Worthington Whittredge

1820–1910
BirthplaceSpringfield, Ohio, United States of America
Death placeSummit, New Jersey, United States of America
Biography
Depicting landscapes ranging from Italy to the American West, Worthington Whittredge was a successful painter whose long career embraced some of the major developments in American landscape painting from the pre-Civil War era to the turn of the twentieth century. Born in a log cabin on his father’s farm near Springfield, Ohio, Whittredge learned house and sign painting from his brother-in-law in Cincinnati.  After failing as a taker of daguerreotypes, an early form of photography, and as a portrait painter, in 1843 Whittredge turned to landscape painting. Within five years, the critical success of landscapes he exhibited at the National Academy of Design in New York City and the support of wealthy patrons in Cincinnati enabled him to travel to Europe.

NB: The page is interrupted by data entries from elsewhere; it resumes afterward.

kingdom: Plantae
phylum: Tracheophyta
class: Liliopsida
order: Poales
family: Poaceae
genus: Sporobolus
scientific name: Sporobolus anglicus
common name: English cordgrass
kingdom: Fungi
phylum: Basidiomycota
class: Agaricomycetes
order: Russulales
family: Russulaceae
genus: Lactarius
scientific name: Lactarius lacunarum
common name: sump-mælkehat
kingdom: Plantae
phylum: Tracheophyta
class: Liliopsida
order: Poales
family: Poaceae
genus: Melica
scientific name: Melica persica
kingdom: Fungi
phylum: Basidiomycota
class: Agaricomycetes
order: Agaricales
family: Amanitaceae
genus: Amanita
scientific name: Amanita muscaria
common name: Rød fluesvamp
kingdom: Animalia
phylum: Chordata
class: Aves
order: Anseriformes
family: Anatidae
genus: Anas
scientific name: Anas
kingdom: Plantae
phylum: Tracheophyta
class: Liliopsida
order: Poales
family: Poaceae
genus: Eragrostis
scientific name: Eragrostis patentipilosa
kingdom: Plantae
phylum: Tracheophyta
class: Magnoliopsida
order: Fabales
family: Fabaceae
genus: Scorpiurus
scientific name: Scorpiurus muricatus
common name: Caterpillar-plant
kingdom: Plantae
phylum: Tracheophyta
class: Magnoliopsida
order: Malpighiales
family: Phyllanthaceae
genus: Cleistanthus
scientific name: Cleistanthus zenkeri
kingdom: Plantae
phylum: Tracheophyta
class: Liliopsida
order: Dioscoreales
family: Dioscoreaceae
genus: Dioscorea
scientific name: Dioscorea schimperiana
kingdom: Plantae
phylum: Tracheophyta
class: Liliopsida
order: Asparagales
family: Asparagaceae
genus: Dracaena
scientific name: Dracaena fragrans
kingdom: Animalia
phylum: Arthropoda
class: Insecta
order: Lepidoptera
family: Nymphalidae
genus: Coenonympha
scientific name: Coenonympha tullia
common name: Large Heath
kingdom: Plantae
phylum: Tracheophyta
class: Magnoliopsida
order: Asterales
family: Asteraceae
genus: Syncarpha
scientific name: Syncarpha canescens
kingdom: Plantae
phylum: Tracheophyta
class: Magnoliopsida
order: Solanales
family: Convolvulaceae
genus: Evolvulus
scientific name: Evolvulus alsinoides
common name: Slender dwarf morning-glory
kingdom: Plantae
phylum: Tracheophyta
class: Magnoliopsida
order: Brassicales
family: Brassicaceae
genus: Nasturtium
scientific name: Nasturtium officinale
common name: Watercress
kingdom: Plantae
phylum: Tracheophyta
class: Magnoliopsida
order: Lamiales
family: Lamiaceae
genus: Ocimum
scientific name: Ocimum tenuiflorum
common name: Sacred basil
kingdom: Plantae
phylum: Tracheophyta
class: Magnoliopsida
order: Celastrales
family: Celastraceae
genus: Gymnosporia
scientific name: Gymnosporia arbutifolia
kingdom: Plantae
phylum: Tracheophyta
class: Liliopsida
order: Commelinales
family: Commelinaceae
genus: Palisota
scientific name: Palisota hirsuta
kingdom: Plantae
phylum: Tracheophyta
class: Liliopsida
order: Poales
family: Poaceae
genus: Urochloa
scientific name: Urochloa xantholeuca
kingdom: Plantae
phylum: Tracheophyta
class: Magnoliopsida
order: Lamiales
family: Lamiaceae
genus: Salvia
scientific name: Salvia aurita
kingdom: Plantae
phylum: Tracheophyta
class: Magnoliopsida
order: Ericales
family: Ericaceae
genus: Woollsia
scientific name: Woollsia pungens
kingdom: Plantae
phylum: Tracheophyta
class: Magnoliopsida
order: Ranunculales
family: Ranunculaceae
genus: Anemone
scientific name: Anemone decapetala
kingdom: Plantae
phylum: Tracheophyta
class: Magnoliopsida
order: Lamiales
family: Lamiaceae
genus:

During his decade abroad, Whittredge worked in the circle of expatriate American artists gathered around history painter Emanuel Leutze (1816–1868) in the German art center of Düsseldorf, and lived in Italy, where he gathered materials for paintings for his American patrons. After his return to the United States, he established a studio in New York’s Tenth Street Studio Building and joined an important circle of American landscape painters. On sketching expeditions in New England and the Catskill Mountains of New York, he worked to turn skills honed in Europe to convey a celebration of the American landscape, drawing inspiration from the nature poetry of American writer William Cullen Bryant (1794–1878) and the art of such contemporaries as landscape painter Asher B. Durand (1796–1886). Whittredge rose to prominence on the New York art scene: elected a full member of the National Academy of Design in 1861, he later served as that institution’s president. During the Civil War, Whittredge painted a series of quiet domestic interiors as well as the woodland scenes that are among his best-known works.

In 1866 Whittredge made the first of three trips to the American West, where the plains and mountains impressed him deeply. Expansive, serene, and preoccupied with light, Whittredge’s mature landscapes of the 1860s and early 1870s place him in the second generation of the Hudson River school, a movement of native landscape painting that also included his associates Frederic Edwin Church, Sanford Gifford, and John F. Kensett. Beginning in 1876, however, his painting shifted toward greater texture and a new sense of mood as he came under the influence of the French pastoral landscape painters known as the Barbizon school. Whittredge’s work became more introspective after 1880, when his move to Summit, New Jersey, brought him into contact with landscape painter George Inness. In 1893, he visited Mexico with Church. Whittredge continued to paint until 1903, experimenting with a modified impressionism characterized by broken brushwork and pure color, and returning occasionally to his roots in the Hudson River school mode.